If you’re running a small business, you’re probably feeling the pressure of rising costs everywhere — and your HR budget is no exception. Health plan renewals are coming in higher than expected, voluntary benefits are shifting, and the economy still feels a little unpredictable. Add in the lingering effects of layoffs and market adjustments, and it’s no wonder small business owners are being cautious about 2026. The good news? With a little foresight, you can plan smarter and protect your people investment.
Health benefits are getting more expensive (again)

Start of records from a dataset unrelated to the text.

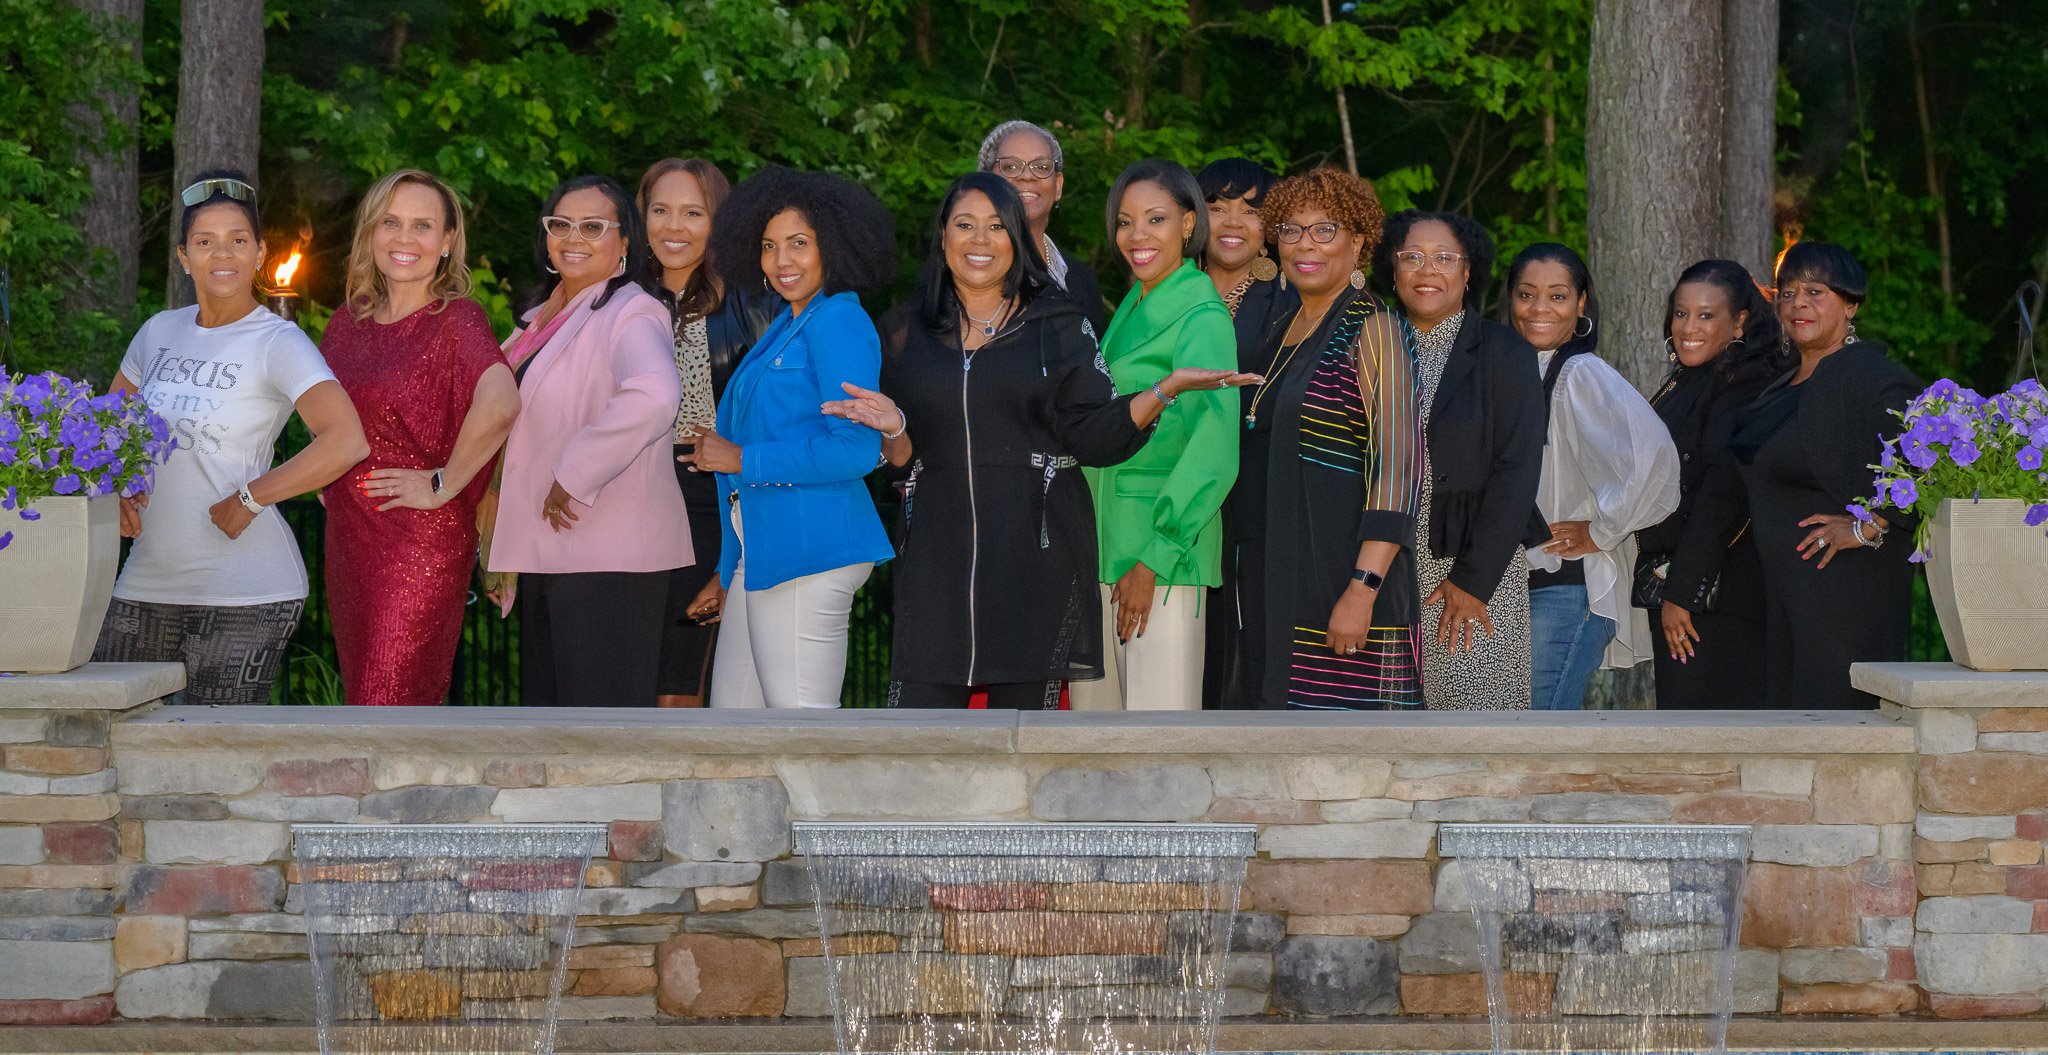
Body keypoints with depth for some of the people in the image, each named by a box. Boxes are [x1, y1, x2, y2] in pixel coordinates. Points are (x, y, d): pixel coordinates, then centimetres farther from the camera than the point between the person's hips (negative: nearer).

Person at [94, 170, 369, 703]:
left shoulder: (278, 343, -8)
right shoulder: (159, 332, 11)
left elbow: (347, 443, -23)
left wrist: (247, 501, -16)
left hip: (244, 597, -6)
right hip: (145, 584, 6)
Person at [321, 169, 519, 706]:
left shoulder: (457, 320, -9)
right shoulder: (347, 323, 11)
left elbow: (500, 405, -28)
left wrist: (444, 484, -20)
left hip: (423, 542, -7)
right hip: (348, 539, 7)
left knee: (389, 706, -10)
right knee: (363, 699, 10)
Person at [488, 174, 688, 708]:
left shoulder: (630, 314, -13)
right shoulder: (544, 317, 16)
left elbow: (653, 397, -34)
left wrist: (575, 476, -25)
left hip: (608, 556, -10)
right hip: (549, 553, 10)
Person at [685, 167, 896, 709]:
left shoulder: (838, 323, -11)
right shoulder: (787, 323, 18)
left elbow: (856, 449, -20)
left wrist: (743, 460, -13)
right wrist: (715, 452, 9)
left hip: (810, 549, -10)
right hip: (760, 549, 10)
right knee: (733, 712, 13)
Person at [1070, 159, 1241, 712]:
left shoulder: (1202, 318, -9)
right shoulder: (1132, 307, 16)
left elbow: (1213, 452, -16)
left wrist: (1155, 560, -18)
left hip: (1166, 543, -8)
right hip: (1103, 539, 8)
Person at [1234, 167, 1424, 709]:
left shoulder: (1373, 330, -8)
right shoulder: (1280, 332, 16)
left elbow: (1398, 466, -15)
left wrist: (1362, 590, -23)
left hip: (1343, 577, -8)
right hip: (1274, 578, 8)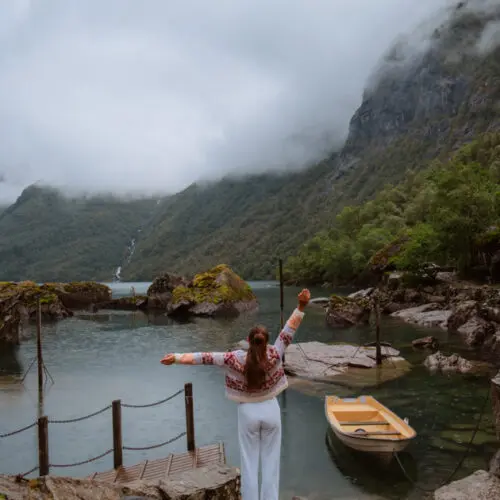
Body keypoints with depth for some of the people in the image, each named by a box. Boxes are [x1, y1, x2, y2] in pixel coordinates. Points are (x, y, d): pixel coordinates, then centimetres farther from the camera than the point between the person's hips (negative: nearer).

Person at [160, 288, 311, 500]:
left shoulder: (236, 359, -20)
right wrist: (301, 306, -25)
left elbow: (205, 357, -18)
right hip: (270, 410, 1)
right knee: (270, 462, 11)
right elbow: (288, 331, -21)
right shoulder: (274, 355, -19)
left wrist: (177, 357, -15)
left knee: (249, 463, 10)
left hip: (248, 412, -1)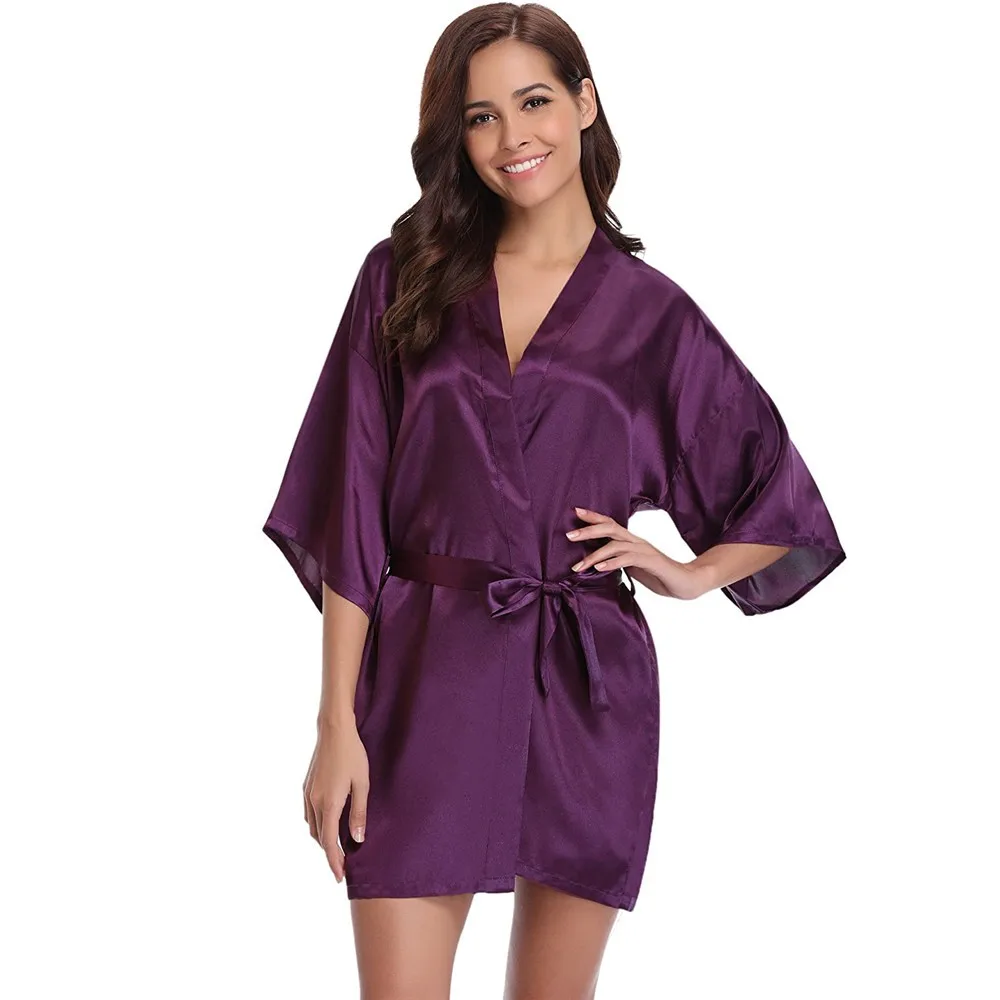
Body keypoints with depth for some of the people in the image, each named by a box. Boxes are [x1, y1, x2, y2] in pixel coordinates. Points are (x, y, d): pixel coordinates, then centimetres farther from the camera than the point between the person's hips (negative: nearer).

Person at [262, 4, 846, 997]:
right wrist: (337, 723, -5)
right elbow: (350, 513, 0)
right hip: (425, 684, 0)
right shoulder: (406, 279, 4)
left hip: (587, 692, 1)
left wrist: (690, 572, 2)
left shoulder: (651, 313, 5)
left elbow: (783, 503, 17)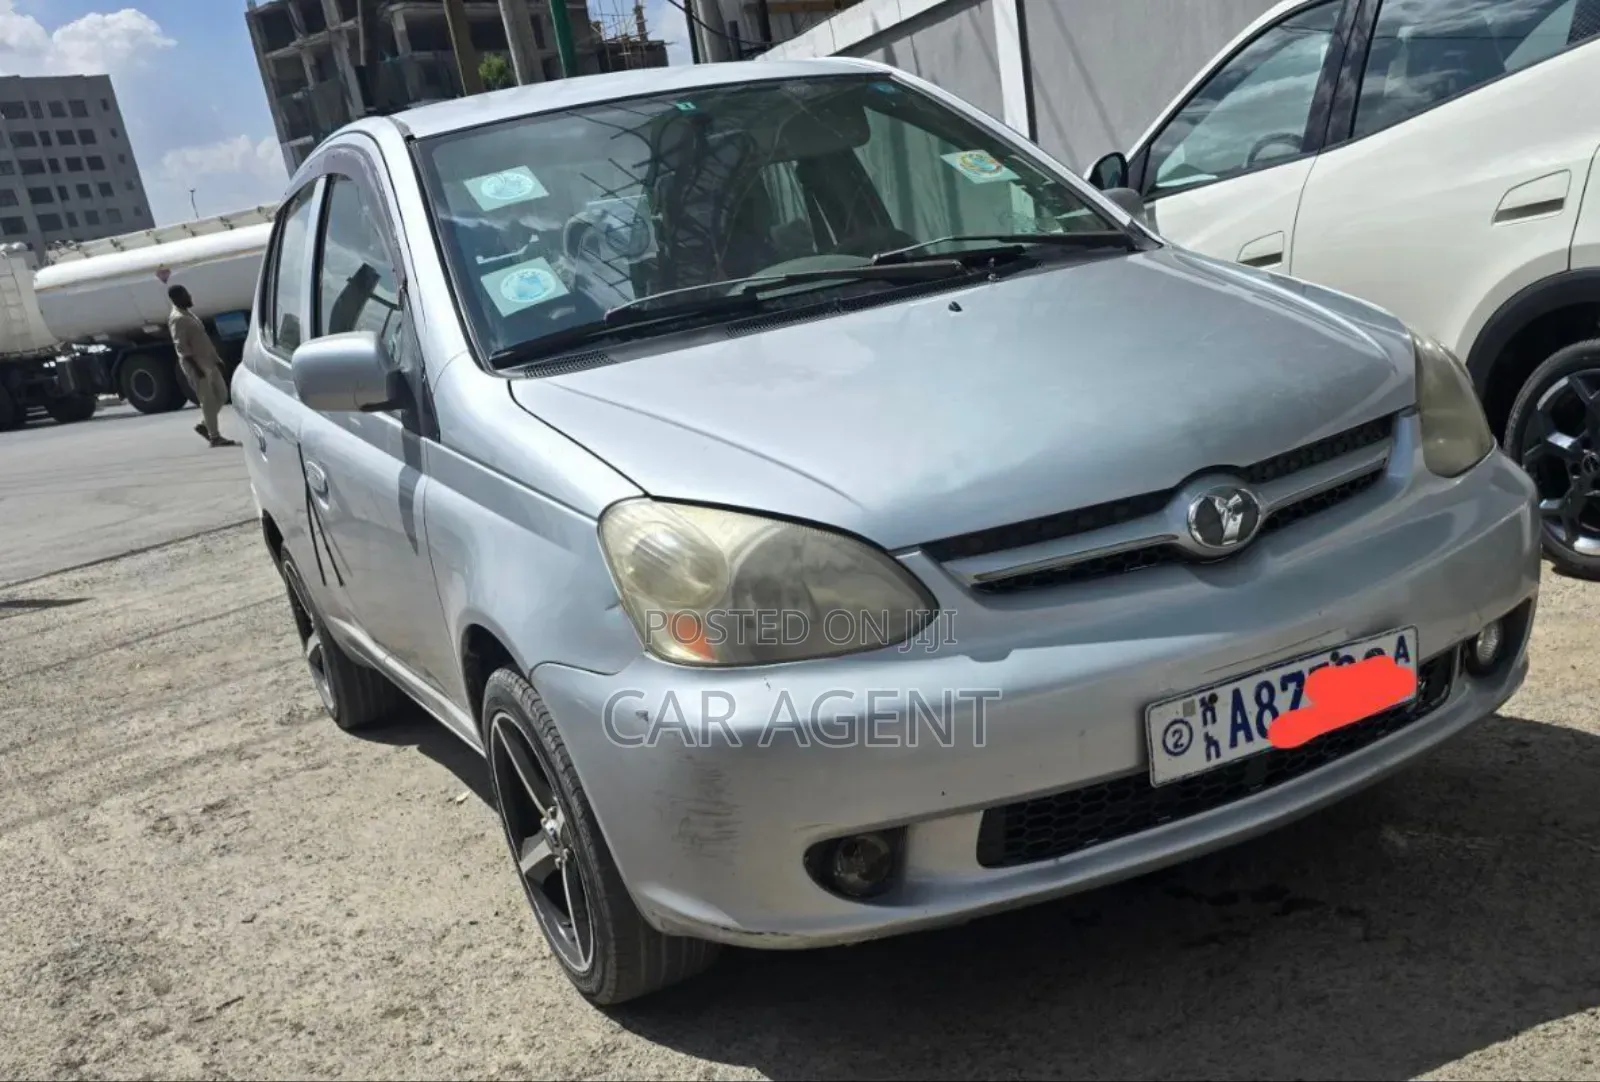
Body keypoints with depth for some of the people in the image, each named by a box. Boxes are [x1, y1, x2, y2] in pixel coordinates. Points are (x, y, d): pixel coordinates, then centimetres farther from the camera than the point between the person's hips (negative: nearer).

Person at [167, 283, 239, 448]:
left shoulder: (188, 314, 17)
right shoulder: (177, 319, -14)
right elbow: (181, 347, -21)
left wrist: (216, 358, 19)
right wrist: (195, 368, -25)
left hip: (207, 362, 9)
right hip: (196, 365, -9)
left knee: (222, 394, 12)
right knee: (208, 401, -6)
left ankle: (204, 426, 22)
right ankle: (214, 437, -2)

We’ve seen this coming for a while. According to Mercer and Willis Towers Watson, overall employer health costs are projected to rise 6–8% in 2026, but for small businesses, the story is even tougher. The Kaiser Family Foundation reports that small-group health insurance premiums could climb 10–11% next year, depending on your state and carrier. That’s being driven by higher prescription drug prices, hospital costs, and a post-pandemic uptick in elective procedures. For our clients at Red Clover, we’re seeing some small group plan renewals coming in as high as 22% and are working with our broker partners to survey the market for alternatives.
What to do: Start modeling your renewals now. If you offer a high-deductible health plan (HDHP), consider pairing it with a more generous employer HSA contribution — that’s a big win for employees and can soften the blow of premium increases. And remember, you don’t have to overhaul everything. Work with your benefits broker or HR team to identify opportunities to add perceived value without blowing up your budget.
Legal and compliance updates worth watching
Regulators are busy again, and that means more to think about in your HR budget. The Department of Labor’s 2024 overtime rule, which proposed increasing the salary threshold for exempt employees to roughly $58,656 per year, was struck down in federal court late last year (Texas v. DOL, 2024). For now, the 2019 threshold of $35,568 remains in effect. The current administration has indicated it will re‑evaluate the rule, but there’s no new proposal on the table yet.
So what does that mean for you? It’s not time to reclassify employees just yet, but it’s smart to budget for the possibility that new salary levels could come back in some form. Use this as an opportunity to review job descriptions and salary bands to ensure consistency — even if nothing changes legally. Also, make sure that you are up to date with any changes at the state level. Your HR partner can help here.
The economy isn’t bad — it’s just weird
After a few rocky years, the economy heading into 2026 looks… complicated. Layoffs in tech and media have made headlines, but many small businesses are still struggling to fill jobs. The unemployment rate crept up to 4.4% in late 2025, but that’s still considered healthy. Wage growth is finally stabilizing, which gives small employers some breathing room, but financing remains tight as lenders stay cautious.
So what does that mean for your HR budget? You might not need to plan for huge pay jumps next year, but this is the time to double down on retention. Development, training, and clear communication about career paths will keep your best people engaged and prevent costly turnover down the road.
Rethinking total rewards and flexibility
It’s no surprise that employees still want flexibility and financial stability above all else. Gallup’s 2025 survey found that 64% of workers value flexible scheduling more than job titles or perks. For small businesses, that’s good news — you can compete on culture and autonomy instead of big-company benefits.
Think about where your dollars have the biggest impact. A flexible work schedule or wellness allowance might matter more to your team than adding another insurance option. Ask your employees what benefits they actually use, and cut the ones that don’t move the needle. When every dollar counts, data-driven decisions build trust and show transparency.
Practical planning tips for your 2026 HR budget
- Start now. If you haven’t already started your budget planning, you’re running late. Especially if you’re headed into open enrollment in November.
- Collaborate with finance. HR and finance should be working from the same numbers. Build a shared model that connects benefits, compensation, and turnover to business performance.
- Model scenarios. Plan for a 7% increase (worst case), 5% (middle), and 3% (best). Add a few different wage increase assumptions to see the impact. This will be industry dependent so work with HR to understand your market.
- Review vendor contracts. Look for auto-renew clauses or built-in cost escalators that might surprise you. When possible, lock in pricing on multi-year contracts.
- Plan for uncertainty. Small shifts in healthcare or labor policy could have budget implications. Build in a small contingency — even 1–2% of payroll — to cover new requirements or adjustments.
The bottom line
For small businesses, 2026 HR budgeting is about balance — controlling costs without losing sight of your people. The numbers might look daunting, but small businesses have something big companies don’t: the ability to pivot quickly. Start early, plan thoughtfully, and stay transparent with your team. You’ll not only manage your costs, but you’ll also strengthen your culture along the way.